Enticed by huge run-ups in the stock prices of companies that have recently gone public, owners and partners in privately held firms consider an initial public offering (IPO) as the road to riches. Many companies pursue IPOs as a means to increase the amount of available financing to the company and possibly generate billions for the owners in the process.
But there's many a bump, detour, and dead-end on that hoped-for path to bundles of stock market cash. And too many companies that think they're prepared for the big time with a New York Stock Exchange or Nasdaq IPO may be far from ready.
Going public—an initial public offering of stock—can be an effective means of raising cash for corporate ventures. But before undertaking the complex, expensive, time-consuming preparations and incurring the risks involved, the upside and downside of this move must be fully assessed.
The Upside of Going Public
With an infusion of cash derived from the sale of stock, the company may grow its business without having to borrow from traditional sources, thus avoiding paying interest. This "free" cash spent on growth initiatives can eventuate in a better bottom line. New capital may be spent on marketing and advertising, hiring more experienced personnel who require lucrative compensation packages, research and development of new products and or services, renovation of the physical plant or new construction, and dozens of other programs to expand the business and improve profitability.
With more cash in the company coffers, additional compensation can also be offered to investors, stakeholders, founders and owners, partners, senior management, and employees enrolled in stock ownership plans.
Company stock and stock options may be used as an effective incentive program. When recruiting talented senior management personnel, stock options are an attractive inducement. For employees, a performance-based stock or option bonus program is an effective means of increasing productivity and managerial success. Stocks and options may also be used in other forms of compensation as well.
Once the company has gone public, additional equities may be easily sold to raise capital. A publicly-traded company with stock that has performed successfully will usually find it easier to borrow money, and at a more favorable rate, when additional capital is needed.
A publicly-traded company may also have more leverage in negotiating with vendors and be more attractive to customers. This is a critical aspect of a business, and a company that keeps vendor costs low may post better profit margins. Customers usually have a better perception of companies with a presence on a major stock exchange, another advantage over privately held companies. This is largely due to the regular audit and financial statement scrutiny public companies have to undergo on a regular basis.

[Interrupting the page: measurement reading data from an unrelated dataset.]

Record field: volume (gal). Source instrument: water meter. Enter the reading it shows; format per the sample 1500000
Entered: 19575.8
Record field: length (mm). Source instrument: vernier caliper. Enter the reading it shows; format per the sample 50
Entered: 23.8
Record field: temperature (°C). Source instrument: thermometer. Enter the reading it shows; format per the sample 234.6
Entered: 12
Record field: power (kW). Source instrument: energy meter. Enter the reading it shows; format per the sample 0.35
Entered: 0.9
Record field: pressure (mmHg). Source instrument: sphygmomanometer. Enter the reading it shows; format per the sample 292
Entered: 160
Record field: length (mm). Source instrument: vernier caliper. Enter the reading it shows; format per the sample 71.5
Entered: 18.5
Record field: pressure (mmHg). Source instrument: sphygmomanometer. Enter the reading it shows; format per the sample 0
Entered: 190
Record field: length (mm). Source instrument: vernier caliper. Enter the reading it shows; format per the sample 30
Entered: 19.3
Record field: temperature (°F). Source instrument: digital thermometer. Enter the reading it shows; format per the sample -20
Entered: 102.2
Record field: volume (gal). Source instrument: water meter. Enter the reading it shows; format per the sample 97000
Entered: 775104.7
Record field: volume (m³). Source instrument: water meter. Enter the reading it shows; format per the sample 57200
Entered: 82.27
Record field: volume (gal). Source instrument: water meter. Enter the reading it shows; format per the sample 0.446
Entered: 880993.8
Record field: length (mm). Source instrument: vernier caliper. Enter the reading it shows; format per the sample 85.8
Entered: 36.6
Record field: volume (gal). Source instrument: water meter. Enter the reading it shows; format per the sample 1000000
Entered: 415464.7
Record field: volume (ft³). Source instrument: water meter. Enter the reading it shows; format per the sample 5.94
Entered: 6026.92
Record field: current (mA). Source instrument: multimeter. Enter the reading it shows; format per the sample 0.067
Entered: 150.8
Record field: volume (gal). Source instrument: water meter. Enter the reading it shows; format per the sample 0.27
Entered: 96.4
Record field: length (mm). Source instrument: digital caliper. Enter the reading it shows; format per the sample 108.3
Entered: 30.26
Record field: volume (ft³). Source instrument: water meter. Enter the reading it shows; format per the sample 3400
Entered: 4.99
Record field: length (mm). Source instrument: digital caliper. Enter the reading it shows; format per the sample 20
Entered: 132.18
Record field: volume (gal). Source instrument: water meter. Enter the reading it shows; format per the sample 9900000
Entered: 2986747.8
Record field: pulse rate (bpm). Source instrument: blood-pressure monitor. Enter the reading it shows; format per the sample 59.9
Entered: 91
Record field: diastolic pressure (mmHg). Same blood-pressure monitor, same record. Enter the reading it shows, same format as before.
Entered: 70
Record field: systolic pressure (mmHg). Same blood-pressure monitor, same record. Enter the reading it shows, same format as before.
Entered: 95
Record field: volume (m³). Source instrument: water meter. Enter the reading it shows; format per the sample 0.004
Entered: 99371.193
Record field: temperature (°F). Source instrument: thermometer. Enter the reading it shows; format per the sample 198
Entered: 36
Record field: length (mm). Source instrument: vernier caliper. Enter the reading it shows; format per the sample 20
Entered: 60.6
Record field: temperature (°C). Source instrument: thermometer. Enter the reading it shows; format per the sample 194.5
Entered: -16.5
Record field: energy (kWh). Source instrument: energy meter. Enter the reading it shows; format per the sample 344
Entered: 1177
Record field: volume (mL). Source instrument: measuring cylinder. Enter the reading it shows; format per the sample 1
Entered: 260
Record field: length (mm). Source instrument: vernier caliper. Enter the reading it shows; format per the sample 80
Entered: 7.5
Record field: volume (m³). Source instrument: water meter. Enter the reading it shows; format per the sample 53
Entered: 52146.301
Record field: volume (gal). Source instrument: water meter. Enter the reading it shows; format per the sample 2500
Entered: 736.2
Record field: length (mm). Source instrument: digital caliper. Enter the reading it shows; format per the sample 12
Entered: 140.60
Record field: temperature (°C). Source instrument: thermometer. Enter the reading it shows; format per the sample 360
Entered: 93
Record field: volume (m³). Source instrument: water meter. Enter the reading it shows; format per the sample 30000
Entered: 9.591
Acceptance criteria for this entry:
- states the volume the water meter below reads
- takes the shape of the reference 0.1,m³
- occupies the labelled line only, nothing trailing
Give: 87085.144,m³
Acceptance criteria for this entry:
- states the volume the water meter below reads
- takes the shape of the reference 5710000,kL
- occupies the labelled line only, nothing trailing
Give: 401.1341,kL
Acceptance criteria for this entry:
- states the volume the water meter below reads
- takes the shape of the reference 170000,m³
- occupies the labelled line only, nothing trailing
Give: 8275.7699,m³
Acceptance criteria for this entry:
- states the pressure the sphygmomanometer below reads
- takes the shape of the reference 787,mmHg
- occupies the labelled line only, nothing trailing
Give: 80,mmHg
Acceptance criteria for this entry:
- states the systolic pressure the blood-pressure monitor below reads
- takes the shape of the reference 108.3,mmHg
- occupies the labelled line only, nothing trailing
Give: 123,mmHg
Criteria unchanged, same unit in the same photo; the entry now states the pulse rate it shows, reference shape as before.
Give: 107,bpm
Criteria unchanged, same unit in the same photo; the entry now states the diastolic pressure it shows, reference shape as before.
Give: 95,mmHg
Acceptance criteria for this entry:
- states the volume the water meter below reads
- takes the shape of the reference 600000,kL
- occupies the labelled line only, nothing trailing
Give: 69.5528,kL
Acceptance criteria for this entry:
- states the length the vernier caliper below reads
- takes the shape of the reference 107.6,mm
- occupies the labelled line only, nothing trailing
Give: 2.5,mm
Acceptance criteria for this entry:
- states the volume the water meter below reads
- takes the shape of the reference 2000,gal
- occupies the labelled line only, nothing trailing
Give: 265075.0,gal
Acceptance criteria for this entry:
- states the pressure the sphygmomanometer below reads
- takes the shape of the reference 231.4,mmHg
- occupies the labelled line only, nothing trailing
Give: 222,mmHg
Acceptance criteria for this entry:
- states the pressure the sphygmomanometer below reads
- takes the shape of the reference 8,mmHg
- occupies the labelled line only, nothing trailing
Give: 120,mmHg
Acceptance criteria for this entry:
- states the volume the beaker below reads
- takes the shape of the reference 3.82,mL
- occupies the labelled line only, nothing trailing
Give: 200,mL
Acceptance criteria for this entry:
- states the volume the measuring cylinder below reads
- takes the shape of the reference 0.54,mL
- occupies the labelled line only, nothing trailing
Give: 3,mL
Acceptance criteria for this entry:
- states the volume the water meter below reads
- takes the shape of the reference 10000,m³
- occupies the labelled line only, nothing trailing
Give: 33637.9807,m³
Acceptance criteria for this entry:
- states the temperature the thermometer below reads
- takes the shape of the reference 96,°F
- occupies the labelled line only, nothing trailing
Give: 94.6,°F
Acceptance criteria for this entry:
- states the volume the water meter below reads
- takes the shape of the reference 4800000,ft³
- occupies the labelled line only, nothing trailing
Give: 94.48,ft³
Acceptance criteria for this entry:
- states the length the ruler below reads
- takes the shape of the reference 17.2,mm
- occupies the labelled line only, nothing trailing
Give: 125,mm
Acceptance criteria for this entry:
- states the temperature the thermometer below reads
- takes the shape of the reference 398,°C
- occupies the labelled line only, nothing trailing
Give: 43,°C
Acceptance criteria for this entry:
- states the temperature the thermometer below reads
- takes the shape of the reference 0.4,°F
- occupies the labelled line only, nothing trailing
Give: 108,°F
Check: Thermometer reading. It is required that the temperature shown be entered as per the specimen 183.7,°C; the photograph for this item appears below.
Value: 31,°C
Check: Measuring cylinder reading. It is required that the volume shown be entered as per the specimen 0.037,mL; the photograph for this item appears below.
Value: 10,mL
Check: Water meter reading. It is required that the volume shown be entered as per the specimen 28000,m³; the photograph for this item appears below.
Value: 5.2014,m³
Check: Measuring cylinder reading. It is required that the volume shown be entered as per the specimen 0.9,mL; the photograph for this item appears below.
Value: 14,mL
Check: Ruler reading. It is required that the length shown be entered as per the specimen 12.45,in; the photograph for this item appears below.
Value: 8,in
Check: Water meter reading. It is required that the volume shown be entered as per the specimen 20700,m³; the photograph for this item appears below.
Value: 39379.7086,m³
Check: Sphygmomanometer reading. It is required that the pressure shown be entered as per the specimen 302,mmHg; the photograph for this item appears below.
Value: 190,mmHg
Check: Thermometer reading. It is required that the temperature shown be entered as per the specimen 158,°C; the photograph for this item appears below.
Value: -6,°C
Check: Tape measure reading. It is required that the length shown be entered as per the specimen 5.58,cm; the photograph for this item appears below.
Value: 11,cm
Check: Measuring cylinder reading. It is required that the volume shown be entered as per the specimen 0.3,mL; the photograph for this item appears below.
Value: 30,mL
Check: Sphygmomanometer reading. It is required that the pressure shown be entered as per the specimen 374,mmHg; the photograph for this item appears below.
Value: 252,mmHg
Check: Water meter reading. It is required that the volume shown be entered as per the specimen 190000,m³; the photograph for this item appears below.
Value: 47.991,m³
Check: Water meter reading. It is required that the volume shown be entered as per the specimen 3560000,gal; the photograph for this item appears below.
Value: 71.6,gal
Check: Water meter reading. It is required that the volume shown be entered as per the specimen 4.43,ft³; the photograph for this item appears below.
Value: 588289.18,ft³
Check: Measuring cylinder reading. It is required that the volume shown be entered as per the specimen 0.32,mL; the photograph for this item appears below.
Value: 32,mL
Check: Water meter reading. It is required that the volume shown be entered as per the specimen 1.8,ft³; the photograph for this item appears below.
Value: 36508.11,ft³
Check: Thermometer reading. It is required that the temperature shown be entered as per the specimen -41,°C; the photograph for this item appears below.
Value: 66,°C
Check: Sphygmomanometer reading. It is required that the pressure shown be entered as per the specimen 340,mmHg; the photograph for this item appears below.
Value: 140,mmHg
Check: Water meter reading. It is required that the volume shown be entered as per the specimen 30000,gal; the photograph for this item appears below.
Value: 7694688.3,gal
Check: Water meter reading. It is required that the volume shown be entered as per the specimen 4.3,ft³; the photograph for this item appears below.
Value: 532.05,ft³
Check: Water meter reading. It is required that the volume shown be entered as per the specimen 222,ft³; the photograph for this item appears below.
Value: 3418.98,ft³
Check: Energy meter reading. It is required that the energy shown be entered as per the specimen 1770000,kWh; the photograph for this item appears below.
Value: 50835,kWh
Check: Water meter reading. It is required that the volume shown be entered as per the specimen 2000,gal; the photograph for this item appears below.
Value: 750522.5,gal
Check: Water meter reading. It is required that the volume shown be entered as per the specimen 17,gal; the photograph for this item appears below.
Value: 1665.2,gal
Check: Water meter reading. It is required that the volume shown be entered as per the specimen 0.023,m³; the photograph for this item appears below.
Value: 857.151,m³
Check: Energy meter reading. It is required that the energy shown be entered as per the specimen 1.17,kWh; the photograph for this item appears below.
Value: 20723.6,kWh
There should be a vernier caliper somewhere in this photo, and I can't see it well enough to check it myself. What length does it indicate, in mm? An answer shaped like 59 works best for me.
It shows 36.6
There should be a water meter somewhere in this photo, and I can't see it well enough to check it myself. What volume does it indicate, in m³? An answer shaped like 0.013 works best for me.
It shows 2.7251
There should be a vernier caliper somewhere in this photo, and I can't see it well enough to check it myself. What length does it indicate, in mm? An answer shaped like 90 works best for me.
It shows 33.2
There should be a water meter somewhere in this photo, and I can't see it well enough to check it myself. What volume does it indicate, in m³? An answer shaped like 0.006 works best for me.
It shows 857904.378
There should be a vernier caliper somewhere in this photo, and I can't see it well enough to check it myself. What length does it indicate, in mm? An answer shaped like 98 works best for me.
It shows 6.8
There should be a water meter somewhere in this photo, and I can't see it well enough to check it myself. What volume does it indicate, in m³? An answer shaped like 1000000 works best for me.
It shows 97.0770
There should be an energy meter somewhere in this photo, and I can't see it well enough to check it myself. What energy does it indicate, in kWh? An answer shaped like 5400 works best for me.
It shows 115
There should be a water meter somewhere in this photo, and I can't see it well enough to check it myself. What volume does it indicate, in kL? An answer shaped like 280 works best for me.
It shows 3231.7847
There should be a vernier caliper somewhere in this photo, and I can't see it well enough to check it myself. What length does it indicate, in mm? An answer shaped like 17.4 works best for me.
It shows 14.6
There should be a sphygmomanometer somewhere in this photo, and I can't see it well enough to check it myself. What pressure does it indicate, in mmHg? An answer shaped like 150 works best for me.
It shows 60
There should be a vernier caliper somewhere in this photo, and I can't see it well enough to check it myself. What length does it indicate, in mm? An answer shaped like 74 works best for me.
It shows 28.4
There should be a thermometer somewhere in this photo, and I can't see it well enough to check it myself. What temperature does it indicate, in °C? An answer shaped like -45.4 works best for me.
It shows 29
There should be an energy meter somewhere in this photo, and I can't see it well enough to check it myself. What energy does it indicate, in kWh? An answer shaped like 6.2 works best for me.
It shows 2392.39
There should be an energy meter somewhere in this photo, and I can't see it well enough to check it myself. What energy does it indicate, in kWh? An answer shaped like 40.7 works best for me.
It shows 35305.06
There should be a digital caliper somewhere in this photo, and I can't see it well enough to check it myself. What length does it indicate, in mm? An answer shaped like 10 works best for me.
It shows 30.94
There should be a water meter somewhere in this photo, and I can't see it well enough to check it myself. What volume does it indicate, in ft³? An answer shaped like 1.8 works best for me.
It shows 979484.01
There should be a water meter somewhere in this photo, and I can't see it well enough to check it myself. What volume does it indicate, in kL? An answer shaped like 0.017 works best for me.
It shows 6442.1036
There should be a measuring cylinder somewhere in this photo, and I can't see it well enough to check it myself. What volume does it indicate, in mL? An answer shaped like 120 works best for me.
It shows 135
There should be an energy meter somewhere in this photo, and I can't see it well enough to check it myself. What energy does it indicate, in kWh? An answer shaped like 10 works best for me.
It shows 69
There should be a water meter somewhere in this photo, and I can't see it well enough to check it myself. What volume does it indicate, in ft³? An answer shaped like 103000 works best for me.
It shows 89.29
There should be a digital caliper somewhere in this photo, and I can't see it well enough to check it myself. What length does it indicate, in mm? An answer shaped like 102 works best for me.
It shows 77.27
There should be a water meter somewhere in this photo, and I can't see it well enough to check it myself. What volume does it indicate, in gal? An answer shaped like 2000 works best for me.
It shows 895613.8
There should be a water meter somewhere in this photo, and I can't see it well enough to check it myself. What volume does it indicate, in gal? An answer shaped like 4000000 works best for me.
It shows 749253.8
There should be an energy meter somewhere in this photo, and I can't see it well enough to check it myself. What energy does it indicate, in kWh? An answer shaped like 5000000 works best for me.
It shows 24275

A publicly-traded company conveys a positive image (if business goes well) and attracts high-quality personnel at all levels, including senior management. Such companies are growth-oriented, answer to a board of directors and shareholders who continually demand increased profitability, and are quick to rectify management problems and replace poorly performing senior executives.
The Downside of Going Public
Once a company goes public, its finances and almost everything about it, including its business operations, is open to government and public scrutiny. Periodic audits are conducted, and quarterly and annual reports are required. Company finances and other business data are available to the public, which can sometimes work against company interests. A careful reading of these reports can accurately determine a company's cash flow and credit-worthiness, which may not be perceived as positive.
The company is subject to SEC oversight and regulations, including strict disclosure requirements. Among the required disclosures is information about senior management personnel, including compensation, which is often criticized by the stakeholders.
The company is subject to shareholder suits, whether warranted or not. Lawsuits may be based on allegations of self-trading or insider trading. They may challenge executive compensation or question major management decisions. A single, disgruntled shareholder bringing a suit can cause expensive and time-consuming trouble for a publicly-traded firm.
Preparation for the IPO is expensive, complex and time-consuming. Lawyers, investment bankers, and accountants are required, and often outside consultants must be hired. It can take a year or more to prepare for an IPO. Business and market conditions can change radically in this time, and it may no longer be a propitious time for an IPO, thus rendering the preparation work and expense useless.
The pressure for profitability each quarter is a difficult challenge for the senior management team. Failure to meet target numbers or forecasts often results in a decline in the stock price. Falling stock prices, moreover, stimulate additional dumping, further eroding the value of the equities.
Before buyers and original holders of the IPO stock may liquidate their positions, a no-sell period is often enforced to prevent immediate selloffs. During this period the price of the stock may decline, resulting in a loss. And again, business and market conditions may change during this period to the detriment of the stock price.
The Bottom Line
From a distance, an IPO may look like a perfect means of making money. Close up, the many flaws become apparent. These should not dissuade a company from going public, however. Providing all the pros and cons have been understood and evaluated, and all the inherent risks assessed, if circumstances are right, an IPO may open profitable new opportunities for a company ready to be publicly traded.
But an IPO is not a guaranteed money maker for companies and/or shareholders. Some firms have been greatly disappointed by the price performance of IPOs. Finally, for companies currently being publicly traded, the opposite initiative—taking a public company private—may eventually prove more profitable than an IPO.